Additional Defendants argue that pleading merely that Additional Defendants are "trades or businesses" is conclusory and insufficient to sustain a claim against Additional Defendants. However, "specific facts are not necessary; the statement need only give the defendant fair notice of what the... claim is and the grounds upon which it rests." Erickson v. Pardus, 551 U.S. 89, 93 (2007). Further, the specificity of factual allegations required to state a plausible claim for relief depends on the complexity of the legal theory alleged. Limestone Dev. Corp. v. Vill. of Lemont, 520 F.3d 797, 803 (7th Cir. 2008). The legal theory underlying a claim that an enterprise is a "trade or business" under the Groetzinger test is straightforward, and allegations of the individual factual elements of the test would not substantially improve the fair notice of the legal and factual bases of the claim already provided to the defendants. If the Fund is unable to produce facts that will satisify the requirements of the Groetzinger test, the claims against Additional Defendants may be appropriately disposed of in a motion for summary judgment.
IV. NOTICES AS TO AFFILIATES
The Northern District of Illinois' Local Rule 3.2 requires that "Any nongovernmental party, other than an individual or sole proprietorship, shall file a statement identifying all its publicly held affiliates." L.R. 3.2 (N.D. Ill.) This notice of affiliates must be filed "with the complaint or answer, or upon filing a motion, response, or petition, whichever occurs first." Id. "Affiliates" is defined, for the purposes of the rule, as "any member" when the party is a "general partnership, joint venture, LLC, LLLP, or LLP." Id.
All parties in this case have failed to file a notice of affiliates with this court.
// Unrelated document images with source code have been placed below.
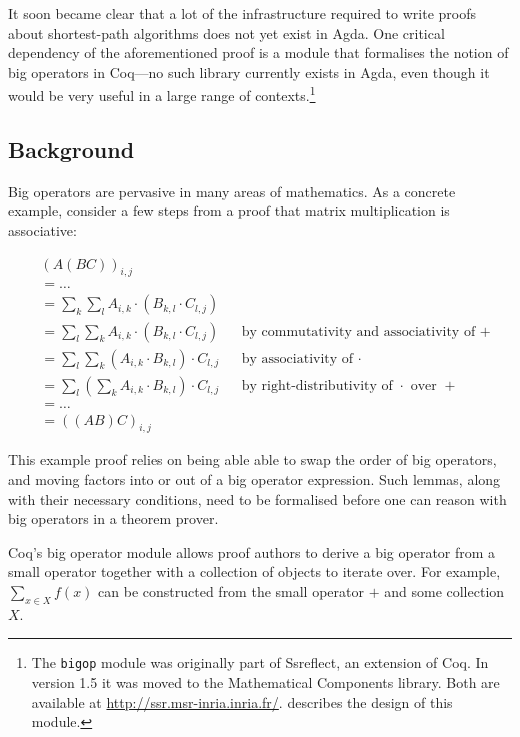 \documentclass[a4paper]{scrartcl}
\begin{document}
It soon became clear that a lot of the infrastructure required to write proofs about shortest-path algorithms does not yet exist in Agda.
One critical dependency of the aforementioned proof is a module that formalises the notion of big operators in Coq---no such library currently exists in Agda, even though it would be very useful in a large range of contexts.\footnote{The \texttt{bigop} module was originally part of Ssreflect, an extension of Coq. In version 1.5 it was moved to the Mathematical Components library. Both are available at \url{http://ssr.msr-inria.inria.fr/}. \autocite{bertot_canonical_2008} describes the design of this module.}

\subsection{Background}

Big operators are pervasive in many areas of mathematics. As a concrete example, consider a few steps from a proof that matrix multiplication is associative:

\begin{align*}
&\left(A \left(B C\right)\right)_{i,j} \\
&= \dots \\
&= \sum_k \sum_l  A_{i,k} \cdot \left( B_{k,l} \cdot C_{l,j} \right) \\
&= \sum_l \sum_k  A_{i,k} \cdot \left( B_{k,l} \cdot C_{l,j} \right)
  && \text{by commutativity and associativity of \(+\)} \\
&= \sum_l \sum_k \left( A_{i,k} \cdot B_{k,l} \right) \cdot C_{l,j}
  && \text{by associativity of \(\cdot\)} \\
&= \sum_l \left( \sum_k A_{i,k} \cdot B_{k,l} \right) \cdot C_{l,j}
  && \text{by right-distributivity of \(\cdot\) over \(+\)} \\
&= \dots \\
&= \left( \left( A  B \right) C\right)_{i,j}
\end{align*}

This example proof relies on being able able to swap the order of big operators, and moving factors into or out of a big operator expression. Such lemmas, along with their necessary conditions, need to be formalised before one can reason with big operators in a theorem prover.

Coq's big operator module allows proof authors to derive a big operator from a small operator together with a collection of objects to iterate over. For example, \(\sum_{x \in X} f(x)\) can be constructed from the small operator \(+\) and some collection \(X\).
\end{document}
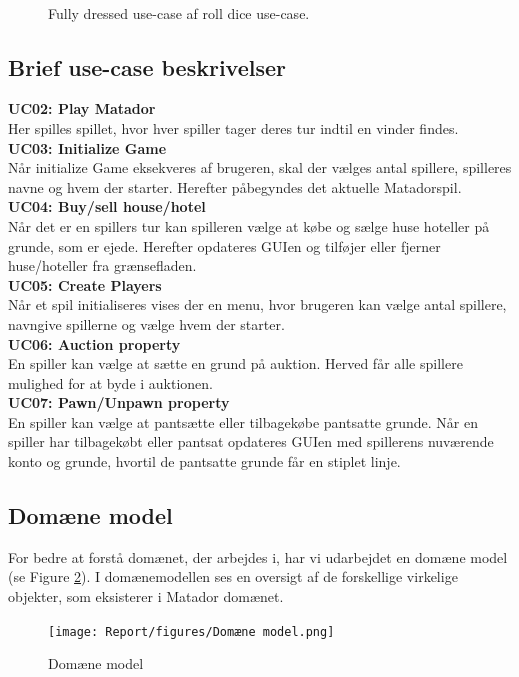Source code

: \begin{flushleft}
\begin{figure}[htp]
\begin{tabular}{ |c|c|c|c|c|c|  }
    \end{tabular}\\
    \caption{Fully dressed use-case af roll dice use-case.}
    \label{fully-dressed}
\end{figure}
\doublespacing

\subsection{Brief use-case beskrivelser}
\textbf{UC02: Play Matador} \\
Her spilles spillet, hvor hver spiller tager deres tur indtil en vinder findes.  \\
\textbf{UC03: Initialize Game} \\
Når initialize Game eksekveres af brugeren, skal der vælges antal spillere, spilleres navne og hvem der starter. Herefter påbegyndes det aktuelle Matadorspil.\\
\textbf{UC04: Buy/sell house/hotel} \\
Når det er en spillers tur kan spilleren vælge at købe og sælge huse hoteller på grunde, som er ejede. Herefter opdateres GUIen og tilføjer eller fjerner huse/hoteller fra grænsefladen.\\
\textbf{UC05: Create Players} \\
Når et spil initialiseres vises der en menu, hvor brugeren kan vælge antal spillere, navngive spillerne og vælge hvem der starter.\\
\textbf{UC06: Auction property} \\
En spiller kan vælge at sætte en grund på auktion. Herved får alle spillere mulighed for at byde i auktionen.\\
\textbf{UC07: Pawn/Unpawn property} \\
En spiller kan vælge at pantsætte eller tilbagekøbe pantsatte grunde. Når en spiller har tilbagekøbt eller pantsat opdateres GUIen med spillerens nuværende konto og grunde, hvortil de pantsatte grunde får en stiplet linje.

\subsection{Domæne model}
For bedre at forstå domænet, der arbejdes i, har vi udarbejdet en domæne model (se Figure \ref{Domænemodel}). I domænemodellen ses en oversigt af de forskellige virkelige objekter, som eksisterer i Matador domænet.
\begin{figure}[H]
    \centering
    \texttt{[image: Report/figures/Domæne model.png]}
    \caption{Domæne model}
    \label{Domænemodel}
\end{figure}


\end{flushleft}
The Fund ought to have filed such a notice with its complaint. Joyce Ford ought to have filed such a notice with its answer. The Additional Defendants ought to have filed such a notice with their joint motion to dismiss.
Because the allegations in the complaint are sufficient to state a claim of common control withdrawal liability against Additional Defendants, the motion to dismiss the complaint as to Additional Defendants is denied. All of the parties are also hereby ordered to file proper notices of affiliates with this court pursuant to Local Rule 3.2 within fourteen days of this order.